ただそれだけに疑問も1つ残る(本作品の評価を下げるものではないが)。極めてネタバレに近いので、未読の方は大急ぎで読んでから戻ってきてください。
↓ ここから(スマホで見る方を考慮して、敢えて反転にはしていないので注意!)
カロリンは姉の立場として、過去の妹への負い目から全ての罪を被ったが、母親の立場を考えると、最愛の娘をさし置いてまで妹の身代わりになるだろうか。殺人犯となれば、当時のイギリスでは死刑の可能性が高く、実際に死刑判決となった。
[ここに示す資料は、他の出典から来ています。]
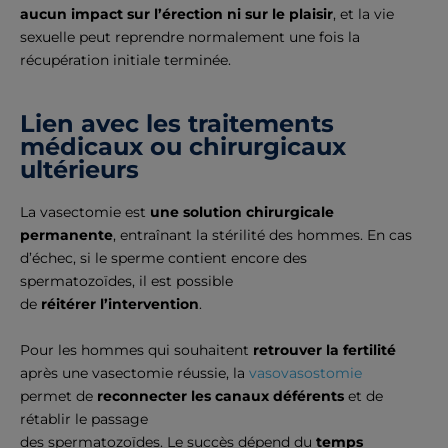
aucun impact sur l’érection ni sur le plaisir
, et la vie
sexuelle peut reprendre normalement une fois la
récupération initiale terminée.
Lien avec les traitements
médicaux ou chirurgicaux
ultérieurs
La vasectomie est
une solution chirurgicale
permanente
, entraînant la stérilité des hommes. En cas
d’échec, si le sperme contient encore des
spermatozoïdes, il est possible
de
réitérer l’intervention
.
Pour les hommes qui souhaitent
retrouver la fertilité
après une vasectomie réussie, la
vasovasostomie
permet de
reconnecter les canaux déférents
et de
rétablir le passage
des spermatozoïdes. Le succès dépend du
temps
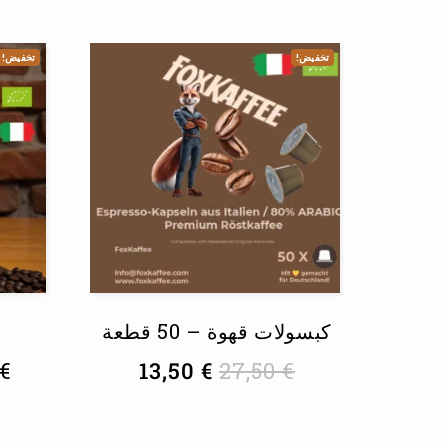
تخفيض!
تخفيض!
كبسولات قهوة – 50 قطعة
€
13,50
€
27,50
€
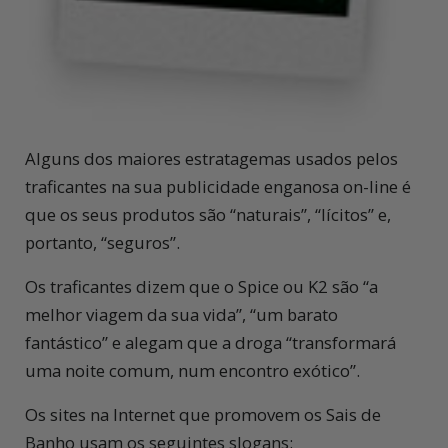
Alguns dos maiores estratagemas usados pelos
traficantes na sua publicidade enganosa on-line é
que os seus produtos são “naturais”, “lícitos” e,
portanto, “seguros”.
Os traficantes dizem que o Spice ou K2 são “a
melhor viagem da sua vida”, “um barato
fantástico” e alegam que a droga “transformará
uma noite comum, num encontro exótico”.
Os sites na Internet que promovem os Sais de
Banho usam os seguintes slogans:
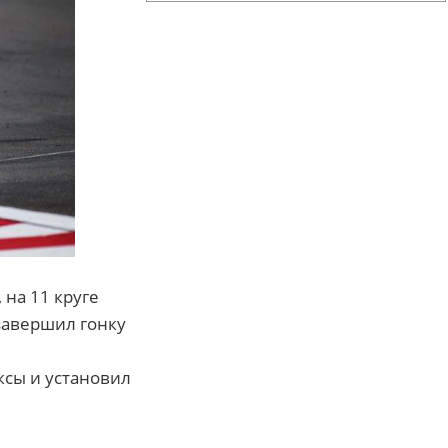
 на 11 круге
 завершил гонку
оксы и установил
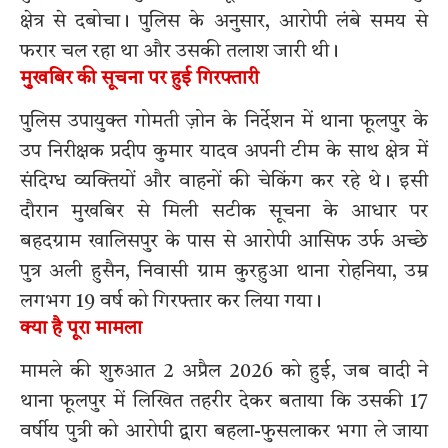
क्षेत्र से दबोचा। पुलिस के अनुसार, आरोपी लंबे समय से
फरार चल रहा था और उसकी तलाश जारी थी।
मुखबिर की सूचना पर हुई गिरफ्तारी
पुलिस उपायुक्त गोमती ज़ोन के निर्देशन में थाना फूलपुर के
उप निरीक्षक प्रदीप कुमार यादव अपनी टीम के साथ क्षेत्र में
संदिग्ध व्यक्तियों और वाहनों की चेकिंग कर रहे थे। इसी
दौरान मुखबिर से मिली सटीक सूचना के आधार पर
बहदग्राम खालिसपुर के पास से आरोपी आसिफ उर्फ अच्छे
पुत्र अली हुसैन, निवासी ग्राम कुरहुआ थाना रोहनिया, उम्र
लगभग 19 वर्ष को गिरफ्तार कर लिया गया।
क्या है पूरा मामला
मामले की शुरुआत 2 अप्रैल 2026 को हुई, जब वादी ने
थाना फूलपुर में लिखित तहरीर देकर बताया कि उसकी 17
वर्षीय पुत्री को आरोपी द्वारा बहला-फुसलाकर भगा ले जाया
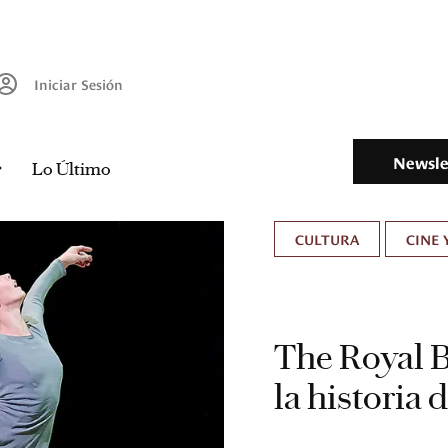
Iniciar Sesión
Newsle
Lo Último
CULTURA
CINE 
The Royal B
la historia 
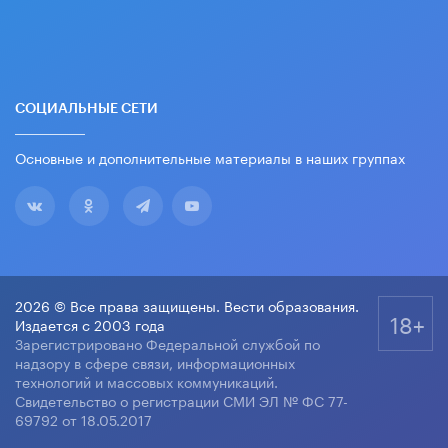
СОЦИАЛЬНЫЕ СЕТИ
Основные и дополнительные материалы в наших группах
2026 © Все права защищены. Вести образования.
18+
Издается с 2003 года
Зарегистрировано Федеральной службой по
надзору в сфере связи, информационных
технологий и массовых коммуникаций.
Свидетельство о регистрации СМИ ЭЛ № ФС 77-
69792 от 18.05.2017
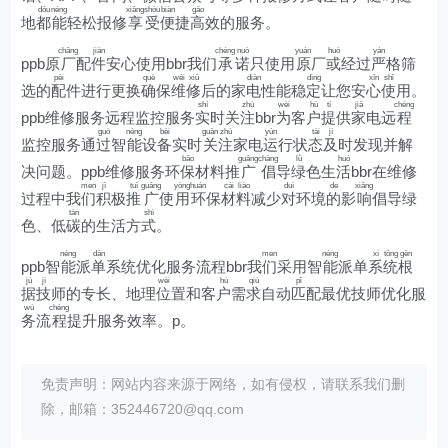
dōu
néng
xiǎng
shòu
biàn
gāo
地
都
能
轻松报修
享
受
便
捷
高
效的服务。
chǎng
jiàn
chéng
nuò
yuán
huò
yán
ppb原
厂
配
件
安心使用bbr我们
承
诺
只使用
原
厂
或
经过
严
格筛
pèi
què
wéi
xiū
diàn
dìng
xīn
shǐ
选的
配
件进行更换
确
保
维
修
后的家
电
性能稳
定
让您安
心
使
用。
shí
zhù
wèi
hù
tí
jiā
chéng
ppb维修服务远程监控服务
实
时关
注
bbr
为
客
户
提
供
家
电远
程
guò
néng
bèi
guān
zhù
yùn
tài
jí
监控服务通
过
智
能
设
备
实时
关
注
家电
运
行状
态
及
时发现并解
bǎo
guǎng
chàng
lǜ
huó
决问题。ppb维修服务环
保
材料推
广
倡
导
绿
色生
活
bbr在维修
men
jī
tuī
guǎng
yòng
huán
cái
liào
duì
de
xiǎng
过程中我
们
积
极
推
广
使
用
环
保
材
料
减少
对
环境
的
影
响
倡导绿
tàn
shì
色、低
碳
的生活方
式
。
néng
dān
men
néng
xì
tǒng
gēn
ppb智
能
派
单
系统优化服务流程bbr我
们
采用智
能
派单
系
统
根
jù
jì
wèi
hù
qiú
pǐ
据
技
师的专长、地理
位
置和客
户
需
求
自动
匹
配最优技师优化服
wù
chéng
务
流
程
提升服务效率。p。
免责声明：网站内容来源于网络，如有侵权，请联系我们删
除，邮箱：352446720@qq.com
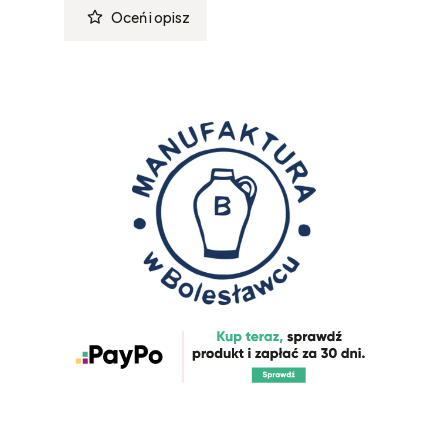
Oceń i opisz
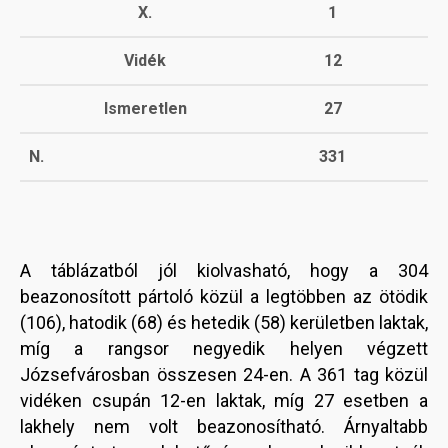
X.
1
Vidék
12
Ismeretlen
27
N.
331
A táblázatból jól kiolvasható, hogy a 304
beazonosított pártoló közül a legtöbben az ötödik
(106), hatodik (68) és hetedik (58) kerületben laktak,
míg a rangsor negyedik helyen végzett
Józsefvárosban összesen 24-en. A 361 tag közül
vidéken csupán 12-en laktak, míg 27 esetben a
lakhely nem volt beazonosítható. Árnyaltabb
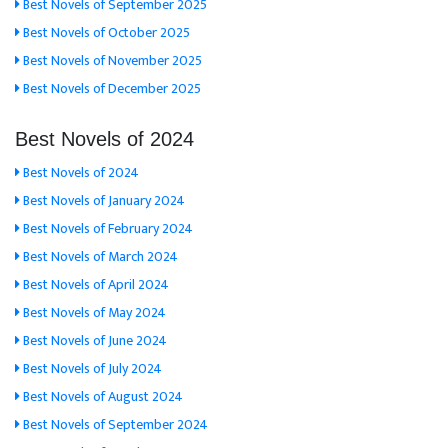
Best Novels of September 2025
Best Novels of October 2025
Best Novels of November 2025
Best Novels of December 2025
Best Novels of 2024
Best Novels of 2024
Best Novels of January 2024
Best Novels of February 2024
Best Novels of March 2024
Best Novels of April 2024
Best Novels of May 2024
Best Novels of June 2024
Best Novels of July 2024
Best Novels of August 2024
Best Novels of September 2024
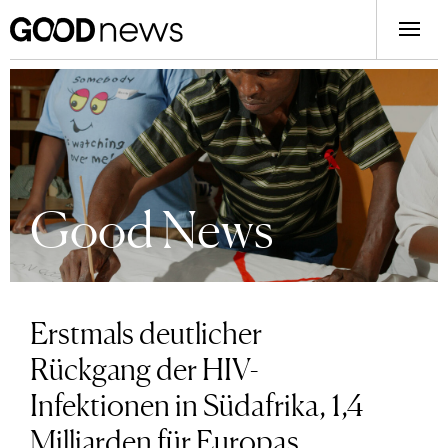
Good News
Erstmals deutlicher
Rückgang der HIV-
Infektionen in Südafrika, 1,4
Milliarden für Europas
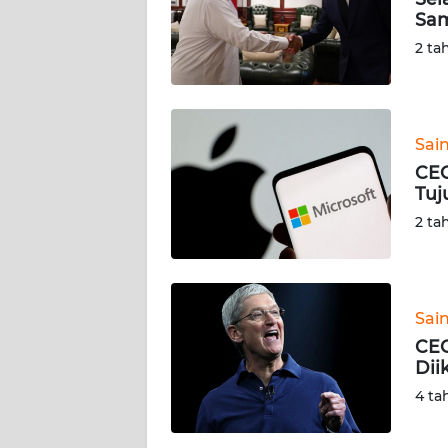
KARIR
Sam
2 ta
DISCLAIMER
Wahana
News
Sai
Regional
CEO
Tuj
WN
2 ta
SUMUT
WN
JAKARTA
Sai
CEO
WN
Dii
JABAR
4 ta
WN
BANTEN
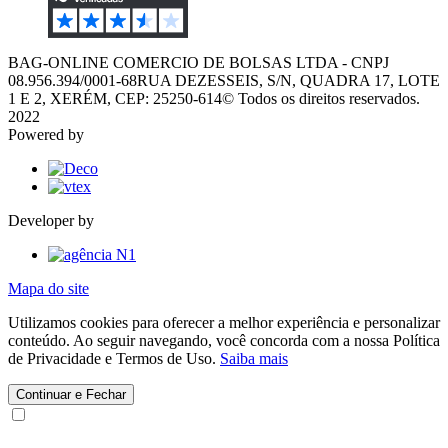
BAG-ONLINE COMERCIO DE BOLSAS LTDA - CNPJ
08.956.394/0001-68
RUA DEZESSEIS, S/N, QUADRA 17, LOTE
1 E 2, XERÉM, CEP: 25250-614
© Todos os direitos reservados.
2022
Powered by
Developer by
Mapa do site
Utilizamos cookies para oferecer a melhor experiência e personalizar
conteúdo. Ao seguir navegando, você concorda com a nossa Política
de Privacidade e Termos de Uso.
Saiba mais
Continuar e Fechar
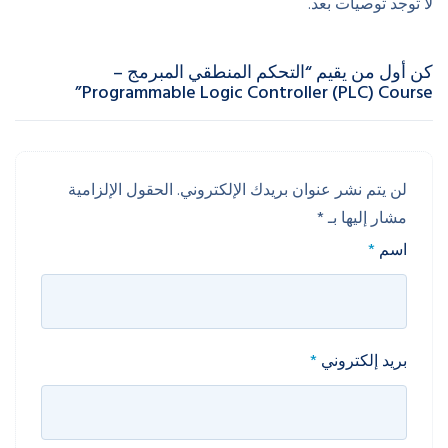
لا توجد توصيات بعد.
كن أول من يقيم “التحكم المنطقي المبرمج –
Programmable Logic Controller (PLC) Course”
لن يتم نشر عنوان بريدك الإلكتروني.
الحقول الإلزامية
مشار إليها بـ
*
اسم
*
بريد إلكتروني
*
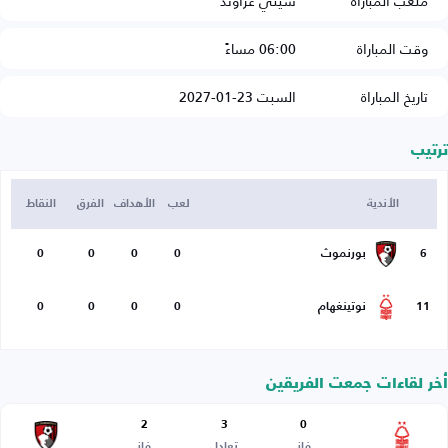
ملعب المباراة
سيتي غراوند
وقت المباراة
06:00 مساءً
تاريخ المباراة
السبت 23-01-2027
ترتيب
الأندية
لعب
الأهداف
الفرق
النقاط
6
بورنموث
0
0
0
0
11
نوتينغهام
0
0
0
0
أخر لقاءات جمعت الفريقين
2
3
0
فاز
تعادل
فاز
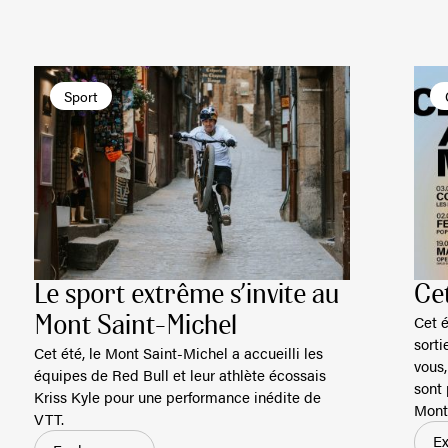
Sport
Le sport extrême s’invite au
Cet
Cet é
Mont Saint-Michel
sorti
Cet été, le Mont Saint-Michel a accueilli les
vous,
équipes de Red Bull et leur athlète écossais
sont
Kriss Kyle pour une performance inédite de
Mont
VTT.
Ex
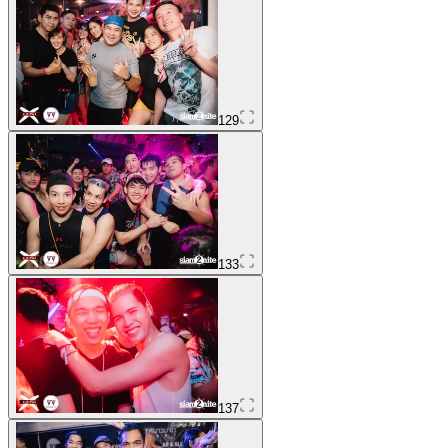
129
133
137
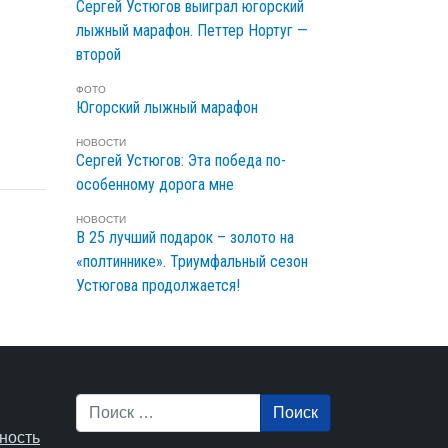
Сергей Устюгов выиграл югорский
лыжный марафон. Петтер Нортуг —
второй
ФОТО
Югорский лыжный марафон
НОВОСТИ
Сергей Устюгов: Эта победа по-
особенному дорога мне
НОВОСТИ
В 25 лучший подарок – золото на
«полтиннике». Триумфальный сезон
Устюгова продолжается!
Поиск
ность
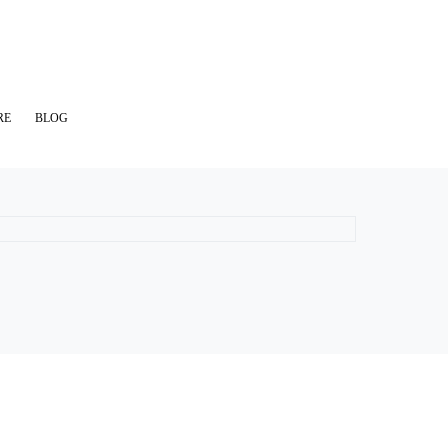
RE
BLOG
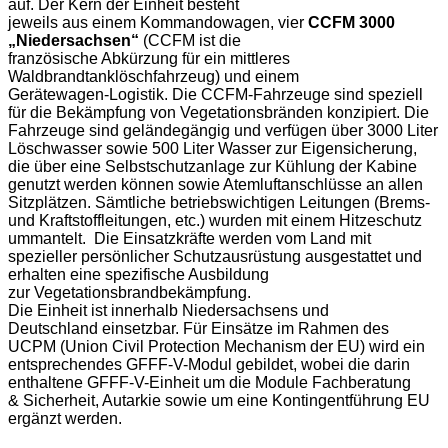
auf. Der Kern der Einheit besteht
jeweils aus einem Kommandowagen, vier
CCFM 3000
„Niedersachsen“
(CCFM ist die
französische Abkürzung für ein mittleres
Waldbrandtanklöschfahrzeug) und einem
Gerätewagen-Logistik. Die CCFM-Fahrzeuge sind speziell
für die Bekämpfung von Vegetationsbränden konzipiert. Die
Fahrzeuge sind geländegängig und verfügen über 3000 Liter
Löschwasser sowie 500 Liter Wasser zur Eigensicherung,
die über eine Selbstschutzanlage zur Kühlung der Kabine
genutzt werden können sowie Atemluftanschlüsse an allen
Sitzplätzen. Sämtliche betriebswichtigen Leitungen (Brems-
und Kraftstoffleitungen, etc.) wurden mit einem Hitzeschutz
ummantelt. Die Einsatzkräfte werden vom Land mit
spezieller persönlicher Schutzausrüstung ausgestattet und
erhalten eine spezifische Ausbildung
zur Vegetationsbrandbekämpfung.
Die Einheit ist innerhalb Niedersachsens und
Deutschland einsetzbar. Für Einsätze im Rahmen des
UCPM (Union Civil Protection Mechanism der EU) wird ein
entsprechendes GFFF-V-Modul gebildet, wobei die darin
enthaltene GFFF-V-Einheit um die Module Fachberatung
& Sicherheit, Autarkie sowie um eine Kontingentführung EU
ergänzt werden.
このままでは両親のない幼い娘が、殺人犯の娘として残されることになるのは明らか。
普通の母親ならば、自分の娘がそんな状況に陥ることに抵抗がないわけがなく、これは娘への手紙1つで解決できる話ではない。はるか昔の妹への負い目と、今後の自分の娘の人生を天秤にかけた場合、どちらを取るか結論は明らかではなかろうか。少なくとも妹に直接確認し、妹が実際に犯人だったら説得すべきと思う。
カーラは「殺人犯の娘」という立場を踏まえた上で立派に育っているが、それは結果論だろう。実際、結婚を機に自分が「殺人犯の娘」ということを気にしてポアロに相談したのが本作品の発端である。但しこれも本作品の完成度から見れば野暮な話か。
なお最近の日本の「イヤミス」にも、本作品と「同じフレーム」と思える人間関係を軸に描かれた物語がある。